The third night was different. But equally or perhaps even more significant, was the dream I had of my mother. I don't recall the dream completely.. it was one of those hazy dreams, the kind you only remember segments of. My mom has been sick for the past couple years, and because of the nature of her condition, I can't really ask her for advice. But in this dream, she was talking to me in a poem. I wish I could remember all of it. It was beautiful. The gist of it was that I need to put my trust in God, a very characteristic thing for her to advise me since I was brought up on the Christian faith. I saw the poem in literary form as she spoke it to me, but the only phrase I remember clearly and upon which I awoke was: "Count your blessings, and God will take you to a place." Uggh! Count my blessings?! So cliche! "I always count my blessing Lord! ...it's not helping." ...and a place? It's not really "a place" I'm looking to find... or is it?? What the heck is "a place" supposed to mean? Go figure, or witness me try to figure it out as I go on an unusual quest in blog form! ..because again the confirmation came from another of my Chicken Soup books. As I read the introduction to "Tough Times, Tough People," Amy Newmark (publisher) states that there were so many story submissions that a companion volume book will be published by Christmas 2009 entitled, what? You guessed it! ..."Chicken Soup for the Soul: Count Your Blessings" ..Another coincidence?? I hope not..

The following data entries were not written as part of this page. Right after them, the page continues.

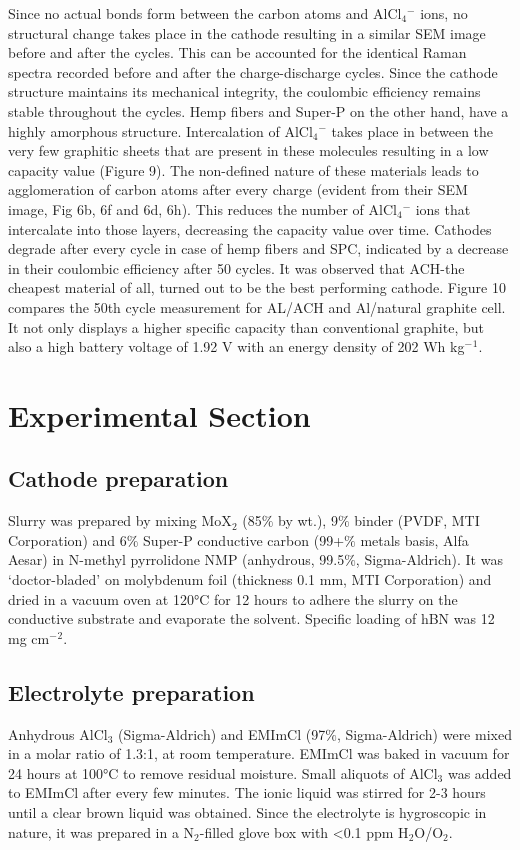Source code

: \documentclass{article}
\begin{document}
Since no actual bonds form between the carbon atoms and AlCl$_4{^-}$ ions, no structural change takes place in the cathode resulting in a similar SEM image before and after the cycles. This can be accounted for the identical Raman spectra recorded before and after the charge-discharge cycles.  Since the cathode structure maintains its mechanical integrity, the coulombic efficiency remains stable throughout the cycles. Hemp fibers and Super-P on the other hand, have a highly amorphous structure. Intercalation of AlCl$_4{^-}$ takes place in between the very few graphitic sheets that are present in these molecules resulting in a low capacity value (Figure 9). The non-defined nature of these materials leads to agglomeration of carbon atoms after every charge (evident from their SEM image, Fig 6b, 6f and 6d, 6h). This reduces the number of AlCl$_4{^-}$ ions that intercalate into those layers, decreasing the capacity value over time. Cathodes degrade after every cycle in case of hemp fibers and SPC, indicated by a decrease in their coulombic efficiency after 50 cycles.  It was observed that ACH-the cheapest material of all, turned out to be the best performing cathode. Figure 10 compares the 50th cycle measurement for AL/ACH and Al/natural graphite cell. It not only displays a higher specific capacity than conventional graphite, but also a high battery voltage of 1.92 V with an energy density of 202 Wh kg$^-{^1}$. 


\section{Experimental Section}
\subsection{Cathode preparation}
Slurry was prepared by mixing MoX$_2$ (85$\%$ by wt.), 9$\%$ binder (PVDF, MTI Corporation) and 6$\%$ Super-P conductive carbon (99+$\%$ metals basis, Alfa Aesar) in N-methyl pyrrolidone NMP (anhydrous, 99.5$\%$, Sigma-Aldrich). It was ‘doctor-bladed’ on molybdenum foil (thickness 0.1 mm, MTI Corporation) and dried in a vacuum oven at 120°C for 12 hours to adhere the slurry on the conductive substrate and evaporate the solvent. Specific loading of hBN was 12 mg cm$^-{^2}$. 
\subsection{Electrolyte preparation}
Anhydrous AlCl$_3$ (Sigma-Aldrich) and EMImCl (97$\%$, Sigma-Aldrich) were mixed in a molar ratio of 1.3:1, at room temperature. EMImCl was baked in vacuum for 24 hours at 100°C to remove residual moisture. Small aliquots of AlCl$_3$ was added to EMImCl after every few minutes. The ionic liquid was stirred for 2-3 hours until a clear brown liquid was obtained. Since the electrolyte is hygroscopic in nature, it was prepared in a N$_2$-filled glove box with <0.1 ppm H$_2$O/O$_2$. 
\end{document}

So in what way will I go about "counting my blessings?" The usual way of creating "a list?".. BORING and not heartfelt enough! How can I really appreciate the good things in my life in a personal and vulnerable way without being too cliche? The most glorious way that came to mind was the following: Starting tomorrow Monday the 28th of September and each day thereafter, I will concentrate and expand upon one thing or person that I am truly grateful for, in no particular order. This will continue each day until the end of this year in what I call: BLESSING COUNTDOWN TO THE NEW YEAR. I'm not sure what it will accomplish, if many people will read it, or anyone for that matter. I do know that if anyone does read any portion of it, I hope they will get to know me a little better; and in an attempt to lift my spirits, that I will lift theirs as well. I'm sure that along the way I will be made aware the things I take for granted, and at some point I will feel like a big boob for feeling discontented with life. I also hope that the people I write about will read it and come to know how truly grateful I am for their presence in my life. Here goes nothing, or everything,.. I am hoping for a miracle or, at least, a change in perspective.